- _EXERCISE REQUIREMENTS_
1. Answer these three questions from the blog entry about week twenty-six in France:
(a) What did the family eat at the table that afternoon?
(b) How many friends came to the St. Patty's Day celebration?
(c) What instrument did a friend play at the party?
2. In the blog entry about week twenty-six in France, why did the group break social distancing rules to celebrate St. Patty's Day?
3. Write the next paragraph of the blog entry about week twenty-six in France, picking up after its last sentence.

- _PAGE EXTRACT_
Week Twenty-Six in France: Jell-O shots and BA's camo brownies
14/03/2020: When spirits need cheering up, turn to cheese. The whole family gathered around the table this afternoon for a stick-to-your-bones raclette, potatoes, charcuterie, olives and all, and I sound like a broken record, but I couldn't help but smile at the little community I've stumbled upon here in Brunstatt. The feeling continued that evening when we fully (and looking back, shamefully) broke social distancing rules to celebrate St. Patty's Day with all 15 of our Mulhouser friends. I think somehow, the seriousness hadn't yet hit, and we justified it by saying, "None of us are sick! At least we didn't go out to a bar!" Knowing what we know now, I take full responsibility for the, well, irresponsibility, but I'm nonetheless grateful that I got to see all the people I've come to love in one place for the last time, maybe ever. The party was raucous and happy, complete with soda bread, my Guinness chocolate cake with cream cheese icing (a huge hit), and our homemade green and orange Jell-O shots, sans Jell-O (not such a hit...). We played hilarious games and collapsed into laughter before we all fell silent while we listened to our friend play her harp that she'd brought. The haunting and unique music had us all – or at least me – almost in tears as I looked around at all of the wonderful, funny, kind, friendly people I'd met in France, my heart swelling with gratitude.

- _GIVEN INFORMATION_
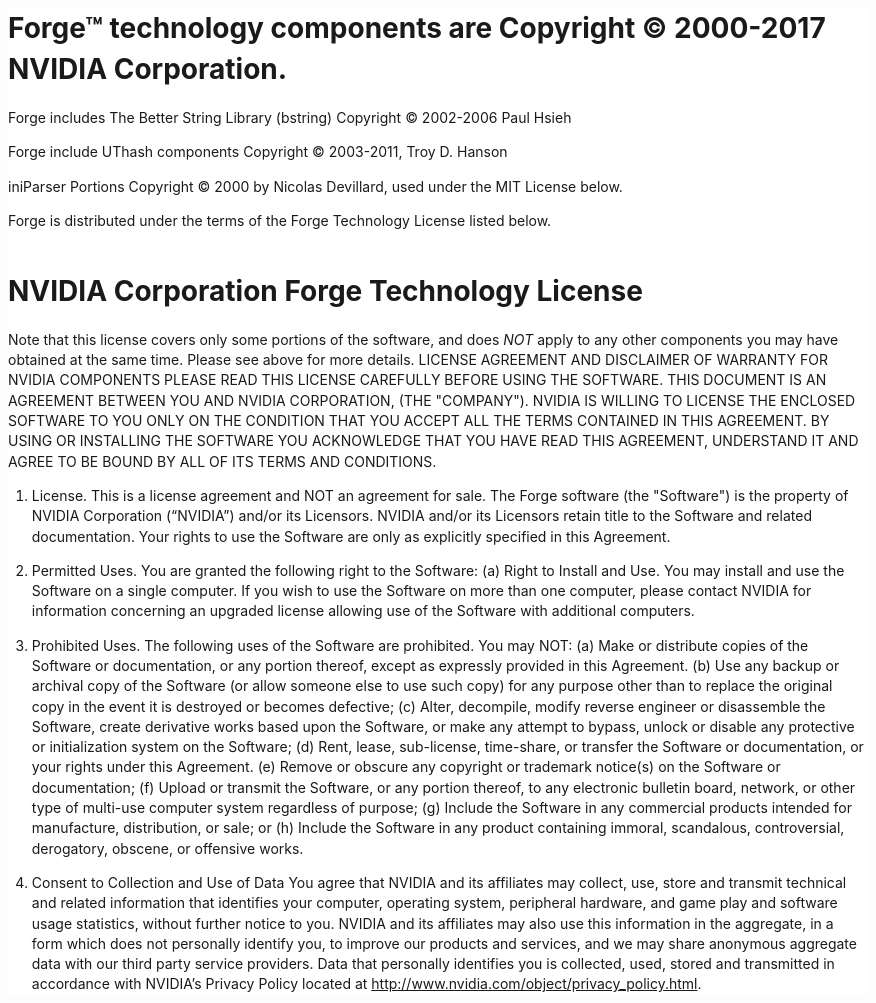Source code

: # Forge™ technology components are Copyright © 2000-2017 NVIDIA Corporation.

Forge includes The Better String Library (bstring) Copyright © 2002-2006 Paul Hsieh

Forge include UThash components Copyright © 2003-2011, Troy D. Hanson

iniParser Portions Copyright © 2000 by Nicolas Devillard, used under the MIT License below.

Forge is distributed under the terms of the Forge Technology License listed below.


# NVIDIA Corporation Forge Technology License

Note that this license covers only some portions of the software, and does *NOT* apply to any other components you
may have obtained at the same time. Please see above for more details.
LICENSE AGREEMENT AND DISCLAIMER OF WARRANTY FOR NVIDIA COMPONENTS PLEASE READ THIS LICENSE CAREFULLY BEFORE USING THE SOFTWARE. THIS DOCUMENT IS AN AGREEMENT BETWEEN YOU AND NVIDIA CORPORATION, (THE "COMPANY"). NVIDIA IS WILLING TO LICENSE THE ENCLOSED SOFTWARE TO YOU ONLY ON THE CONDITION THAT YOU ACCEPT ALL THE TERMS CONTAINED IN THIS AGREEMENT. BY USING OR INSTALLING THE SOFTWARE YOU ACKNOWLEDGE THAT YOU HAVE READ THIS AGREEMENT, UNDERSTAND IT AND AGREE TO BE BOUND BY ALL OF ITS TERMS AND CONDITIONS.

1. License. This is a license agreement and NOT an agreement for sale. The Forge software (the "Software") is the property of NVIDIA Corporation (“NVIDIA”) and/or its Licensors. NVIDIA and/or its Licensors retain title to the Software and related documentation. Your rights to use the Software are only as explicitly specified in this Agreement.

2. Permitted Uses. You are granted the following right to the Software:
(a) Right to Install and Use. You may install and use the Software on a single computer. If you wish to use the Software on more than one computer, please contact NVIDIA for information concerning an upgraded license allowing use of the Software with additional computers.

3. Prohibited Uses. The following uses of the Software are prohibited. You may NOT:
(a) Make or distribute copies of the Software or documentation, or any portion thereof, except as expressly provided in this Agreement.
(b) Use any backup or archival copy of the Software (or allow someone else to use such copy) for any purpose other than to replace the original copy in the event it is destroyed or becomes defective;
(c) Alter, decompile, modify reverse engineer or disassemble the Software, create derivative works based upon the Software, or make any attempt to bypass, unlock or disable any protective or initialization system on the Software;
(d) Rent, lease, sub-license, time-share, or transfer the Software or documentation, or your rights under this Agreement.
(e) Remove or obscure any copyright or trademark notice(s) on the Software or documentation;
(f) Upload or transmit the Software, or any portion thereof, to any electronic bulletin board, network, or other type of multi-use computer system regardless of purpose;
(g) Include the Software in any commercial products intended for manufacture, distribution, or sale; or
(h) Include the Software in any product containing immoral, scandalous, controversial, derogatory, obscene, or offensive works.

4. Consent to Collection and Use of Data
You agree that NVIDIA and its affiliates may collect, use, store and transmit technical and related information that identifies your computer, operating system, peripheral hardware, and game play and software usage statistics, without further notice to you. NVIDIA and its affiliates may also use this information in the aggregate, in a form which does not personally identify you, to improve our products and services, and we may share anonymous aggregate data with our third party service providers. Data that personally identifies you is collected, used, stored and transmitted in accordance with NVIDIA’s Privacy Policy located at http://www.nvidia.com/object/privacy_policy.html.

- _ANSWERS TO EACH TASK_
1.
(a) Raclette, with potatoes, charcuterie and olives.
(b) All 15 of their Mulhouser friends.
(c) A harp, which she had brought with her.

2. The seriousness of the situation hadn't yet hit them. They justified the party by telling themselves that none of them were sick and that at least they hadn't gone out to a bar.

3.
15/03/2020: In another episode of finality, we headed to what would be our last Sunday lunch at J.'s dad's house for a long time. Luckily, it was a fan favorite, brandade de morue (salted cod with crispy potatoes, cream and parsley, in case you forgot), and we spent the whole afternoon enjoying the sunshine on the terrace, swapping stories and, somewhat inexplicably, showing off vintage porno magazines and precious gems. On the way home, I talked to my mom, who reassured me that I was doing the right thing by staying in France against Fulbright's recommendation and in the face of an impending lockdown. I don't want to put her at risk in Philly; I'm in a safe place; I have people to take care of me if I need; I have a source of income and a visa from TAPIF, and I know thing's are going to be just as bad in the U.S. in no time. That afternoon, a sunny dog walk in the countryside almost, just almost made the rest of the world disappear.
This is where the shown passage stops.